Kids on the Slope was broadcast in 2012, eight years after Watanabe’s previous series, Samurai Champloo. According to Masao Maruyama, whose MAPPA studio made Kids, the reason for the gap between Watanabe’s projects was because he’d wanted to work on his own original project, but hadn’t found funding. “For various reasons, he hadn’t been able to make what he wanted,” Maruyama said. “Then the source material for Kids on the Slope came along” – a manga by the artist Yuki Kodama. (Kids is unusual among Watanabe projects in that it was adapted from an existing source – the manga would later become a live-action film in 2018.)

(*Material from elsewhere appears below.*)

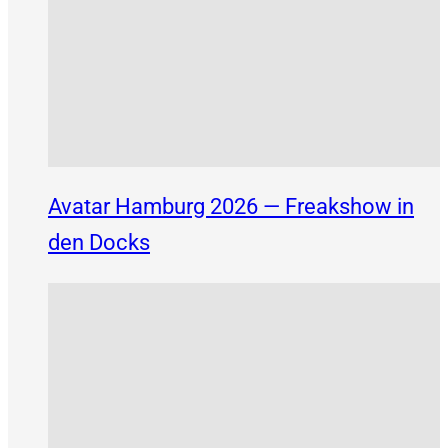
Avatar Hamburg 2026 — Freakshow in
den Docks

Maruyama: “I approached Watanabe and said he couldn’t just keep waiting, he needed to direct something even if he didn’t like it. And the fact is Watanabe loves music as much as he loves anime, and Kids on the Slope is a story about music. So I said it was a really good chance for him to show off what he could do. So we made it together.” Indeed Watanabe, who has worked as a music producer as well as a director, is a self-styled “music freak,” hurling himself into one style after another, as you’ll know if you’ve seen Cowboy Bebop.

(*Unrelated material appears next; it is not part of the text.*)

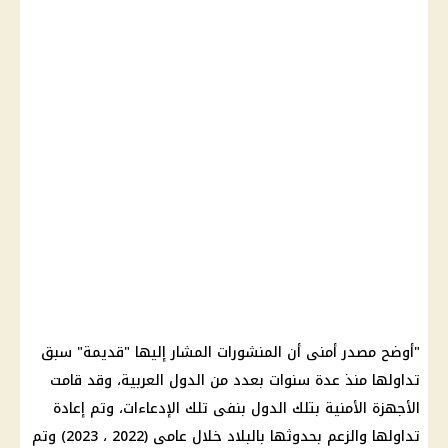
"أوضح مصدر أمنى أن المنشورات المشار إليها "قديمة" سبق
تداولها منذ عدة سنوات بعدد من الدول العربية، وقد قامت
الأجهزة الأمنية بتلك الدول بنفى تلك الإدعاءات، وتم إعادة
تداولها والزعم بحدوثها بالبلاد خلال عامى (2022 ، 2023) وتم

Interviewed by Anime News Network, Watanabe indicated how he found his way into the material. “Kids on the Slope is about a good boy and a bad boy coming together… In my case, I was the good boy, and I found friendship with the baddest boy in my school.” Rather than jazz, Watanabe and his delinquent friend bonded over the group KISS.
When I originally reviewed Kids, I wrote, “There’s a smouldering homoeroticism between Nishimi and Sentaro, hardly concealed by their hetero love stories. The boys may be smitten with girls, but they’re very happy with each other’s company and physicality, while Ritsuko rejoices to see them jamming together.”
Years later, I interviewed Watanabe for this blog and asked him directly if the anime was a “Boys Love” series. He answered, “First of all, because Kids on the Slope is based on a manga, I didn’t create the characters. But I have spoken to the manga artist, Yuki Kodama. Kodama said she didn’t really see it as BL. However, she was very particular about those two male characters having a very close relationship. In the first episode, there is a scene with them linking their hands [probably referring to their very first meeting, when Kaoru finds Sentaro napping under a sheet]. I actually cut that scene initially but Kodama specifically asked, ‘No, this scene is important, so you have to keep it in.’
“So I think as the original creator, she was probably aware on the subconscious level of two men having a very close relationship together, caring for each other. But as a point of view on sexuality, I personally feel that whether it’s between two men or two women, or a man and a woman, it really doesn’t matter so much in terms of what category they see themselves in. What’s more important is the love itself, the contents of love that they have within the relationship. So it really doesn’t matter whether they’re homosexual or heterosexual, that’s less important.”
Andrew Osmond is the author of 100 Animated Feature Films. Kids on the Slope is released by Anime Limited.